Assign three-digit codes only if there are no four-digit codes within that code category. Assign four-digit codes only if there is no fifth-digit subclassification for that category. Assign the fifth-digit subclassification code for those categories where it exists.
 
One thing you should not do, Callaway says, is indicate on the claim that it was a "normal exam" just because the physician didn't find anything - you won't get paid without battling with the insurance company and sending in medical records to prove the patient had a medical complaint.
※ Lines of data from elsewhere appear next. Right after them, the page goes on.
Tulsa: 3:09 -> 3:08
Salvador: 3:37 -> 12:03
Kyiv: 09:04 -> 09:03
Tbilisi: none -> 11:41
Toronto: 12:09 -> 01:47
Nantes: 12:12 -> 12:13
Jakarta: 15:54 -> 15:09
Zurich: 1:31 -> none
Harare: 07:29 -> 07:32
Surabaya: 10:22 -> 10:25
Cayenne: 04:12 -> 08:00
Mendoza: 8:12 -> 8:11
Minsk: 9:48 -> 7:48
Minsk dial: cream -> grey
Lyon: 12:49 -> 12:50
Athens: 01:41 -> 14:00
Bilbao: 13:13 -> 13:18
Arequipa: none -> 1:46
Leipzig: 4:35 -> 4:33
And never code what the physician thinks or suspects the problem is, because this is not proper diagnosis coding, she says.
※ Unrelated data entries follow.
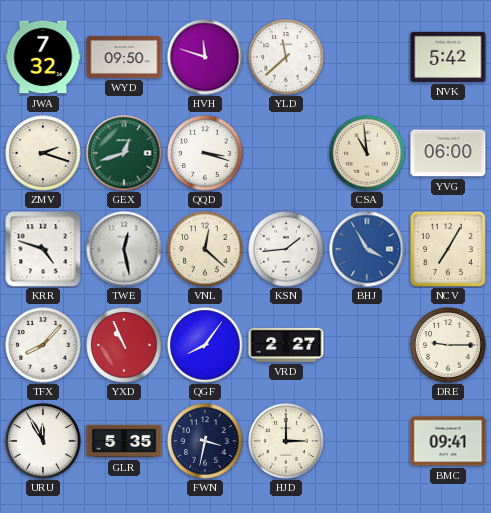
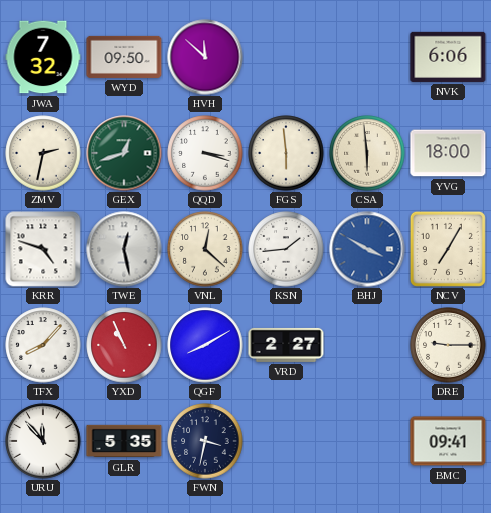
HVH: 11:48 -> 11:52
YLD: 11:38 -> none
NVK: 5:42 -> 6:06
ZMV: 2:18 -> 2:32
FGS: none -> 5:59
CSA: 10:59 -> 5:59
YVG: 06:00 -> 18:00
BHJ: 3:55 -> 3:50
QGF: 8:06 -> 8:10
URU: 11:55 -> 11:53
HJD: 3:00 -> none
Question: How does Medicare handle claims for services linked just to signs and symptoms? 
 
Answer:
You are more likely to be reimbursed by Medicare as well as many third-party payers when you list symptoms or complaints as primary diagnosis codes for an evaluation. A definitive diagnosis gives the carrier a reason to say, "No, we don't cover that service for that diagnosis," Callaway says.
 
According to CMS Program Memorandum AB-01-144, Medicare has taken the following stance on assigning diagnosis codes for diagnostic services:
 
If the physician has confirmed a diagnosis based on the results of the diagnostic test, the physician interpreting the test should code that diagnosis. You may report the signs and/or symptoms that prompted the physician to order the test if they are not fully explained by or related to the confirmed diagnosis.
 
If the diagnostic test did not provide a diagnosis or was normal, the interpreting physician should code the sign(s) or symptom(s) that prompted the treating physician to order the study.
 
If the results of the diagnostic test are normal or nondiagnostic, and the referring physician records a diagnosis preceded by words that indicate uncertainty (for example, "probable," "suspected," "questionable," "rule out" or "working"), the interpreting physician should not code the referring diagnosis. Rather, the interpreting physician should report the sign(s) or symptom(s) that prompted the study. Diagnoses that the ICD-9-CM labels as uncertain are considered unconfirmed and should not be reported. This is consistent with the requirement to code the diagnosis to the highest degree of certainty.
 
And unless you use V72.0 (Routine eye exam), Medicare will consider reimbursing for the service.